Je suis plus réservé avec les scanners de vulnérabilités généralistes pensés pour les réseaux internes : sur un périmètre web externe, ils génèrent souvent beaucoup de bruit et surnotent des constats à faible impact, qu'il faut ensuite filtrer à la main avant de vous les livrer.

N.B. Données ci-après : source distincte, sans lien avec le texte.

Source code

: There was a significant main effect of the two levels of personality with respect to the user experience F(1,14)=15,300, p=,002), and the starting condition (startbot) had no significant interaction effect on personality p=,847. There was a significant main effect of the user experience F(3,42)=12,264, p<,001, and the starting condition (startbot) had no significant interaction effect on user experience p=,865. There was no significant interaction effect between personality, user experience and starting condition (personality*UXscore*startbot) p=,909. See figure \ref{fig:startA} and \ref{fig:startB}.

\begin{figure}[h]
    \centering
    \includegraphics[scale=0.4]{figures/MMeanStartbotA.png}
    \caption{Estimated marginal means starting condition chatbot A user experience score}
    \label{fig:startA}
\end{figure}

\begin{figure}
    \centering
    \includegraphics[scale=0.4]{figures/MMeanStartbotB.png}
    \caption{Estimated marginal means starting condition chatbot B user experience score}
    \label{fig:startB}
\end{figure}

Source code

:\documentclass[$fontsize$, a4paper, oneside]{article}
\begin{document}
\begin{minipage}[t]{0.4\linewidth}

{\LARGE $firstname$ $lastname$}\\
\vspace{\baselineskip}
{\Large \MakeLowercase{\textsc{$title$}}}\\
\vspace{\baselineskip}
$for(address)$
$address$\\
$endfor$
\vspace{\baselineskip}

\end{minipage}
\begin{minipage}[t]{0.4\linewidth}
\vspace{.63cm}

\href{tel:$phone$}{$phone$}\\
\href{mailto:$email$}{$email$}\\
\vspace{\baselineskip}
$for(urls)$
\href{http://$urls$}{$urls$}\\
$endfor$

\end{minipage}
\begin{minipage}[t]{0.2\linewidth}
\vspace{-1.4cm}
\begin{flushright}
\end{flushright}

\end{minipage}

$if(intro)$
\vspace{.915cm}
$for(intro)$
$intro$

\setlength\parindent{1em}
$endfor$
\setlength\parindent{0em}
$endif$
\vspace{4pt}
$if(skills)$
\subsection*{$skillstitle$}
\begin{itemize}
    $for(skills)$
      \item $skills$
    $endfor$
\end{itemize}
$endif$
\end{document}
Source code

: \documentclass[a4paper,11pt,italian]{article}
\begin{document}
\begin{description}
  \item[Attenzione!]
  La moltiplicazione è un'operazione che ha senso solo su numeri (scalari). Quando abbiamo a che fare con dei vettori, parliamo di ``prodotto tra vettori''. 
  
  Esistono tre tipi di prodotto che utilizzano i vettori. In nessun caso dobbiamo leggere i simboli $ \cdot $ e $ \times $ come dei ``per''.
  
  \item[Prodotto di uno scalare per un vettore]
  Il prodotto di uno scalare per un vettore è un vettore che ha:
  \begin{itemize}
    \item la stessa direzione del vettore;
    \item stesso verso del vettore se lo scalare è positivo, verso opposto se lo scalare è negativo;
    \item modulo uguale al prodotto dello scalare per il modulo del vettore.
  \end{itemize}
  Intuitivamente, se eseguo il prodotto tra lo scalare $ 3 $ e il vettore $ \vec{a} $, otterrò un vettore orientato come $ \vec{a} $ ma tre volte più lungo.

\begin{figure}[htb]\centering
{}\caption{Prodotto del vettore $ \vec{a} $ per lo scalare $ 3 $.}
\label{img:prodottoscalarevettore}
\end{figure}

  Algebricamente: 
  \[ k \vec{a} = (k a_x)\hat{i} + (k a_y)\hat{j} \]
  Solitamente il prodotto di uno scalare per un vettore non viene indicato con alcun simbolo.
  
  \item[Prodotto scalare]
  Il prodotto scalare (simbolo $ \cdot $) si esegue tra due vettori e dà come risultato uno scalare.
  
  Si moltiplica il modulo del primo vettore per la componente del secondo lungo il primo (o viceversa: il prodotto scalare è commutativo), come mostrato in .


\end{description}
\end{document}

Mes premiers réflexes : Nuclei pour la vitesse et la profondeur gratuite, Burp Suite quand le budget le permet, ZAP en repli gratuit qui couvre l'essentiel.
3. Exploitation
Une faille suspectée n'est qu'une hypothèse tant qu'elle n'est pas confirmée. Cette phase sert à prouver qu'elle est réellement exploitable, strictement dans le périmètre convenu.
Ces outils peuvent interrompre un service ou endommager des données en cas de mauvaise manipulation. Je ne les utilise jamais hors du périmètre et des créneaux validés par écrit avec le client.
- Metasploit : framework d'exploitation modulaire, la boîte à outils historique du secteur.
- SQLMap : automatise la détection et l'exploitation des injections SQL.
- SearchSploit : recherche hors-ligne dans la base Exploit-DB, pour retrouver rapidement un exploit public.
Mes premiers réflexes : Metasploit comme pivot central pour l'essentiel de l'exploitation, SearchSploit en complément quand il faut aller vite sur un composant identifié.
4. Post-exploitation
Une fois un accès initial confirmé, la question devient : jusqu'où un attaquant pourrait-il vraiment aller ? Persistance, élévation de privilèges, mouvement latéral. Toujours avec l'accord explicite du client.
- Sliver : framework de commande et contrôle (C2) open source, complet et gratuit.
- Mythic : framework C2 flexible et multi-agents, piloté depuis une interface web.
- Weevely : web shell légère pour la post-exploitation d'applications PHP.
Je reste prudent avec Cobalt Strike : c'est le C2 commercial le plus connu du secteur, mais il est coûteux, sous licence stricte, et je ne le mobilise que dans le cadre d'une mission Red Team formellement contractée, jamais par défaut.
Mes premiers réflexes : Sliver et Mythic pour la plupart des missions, gratuits et suffisants dans la grande majorité des scénarios ; Weevely quand la cible est une application PHP et qu'il me faut simplement quelque chose de simple.
En pratique
Un arsenal large ne rend pas un audit plus exhaustif en soi. Je préfère une combinaison que je maîtrise vraiment (Nmap, Feroxbuster et Gau pour la reconnaissance, Nuclei et Burp pour le scan, Metasploit pour l'exploitation, Sliver pour la suite) plutôt que jongler avec vingt outils à moitié connus. Les tenir à jour compte autant que bien les choisir : un jeu de modèles ou un module d'exploit obsolète, et c'est justement la faille que vous m'avez missionné pour trouver qui passe entre les mailles.
Aucun de ces outils ne remplace une méthode claire, une autorisation écrite, et un rapport qui explique l'impact réel, pas seulement une liste d'identifiants CVE. Ce sont des accélérateurs, pas des raccourcis.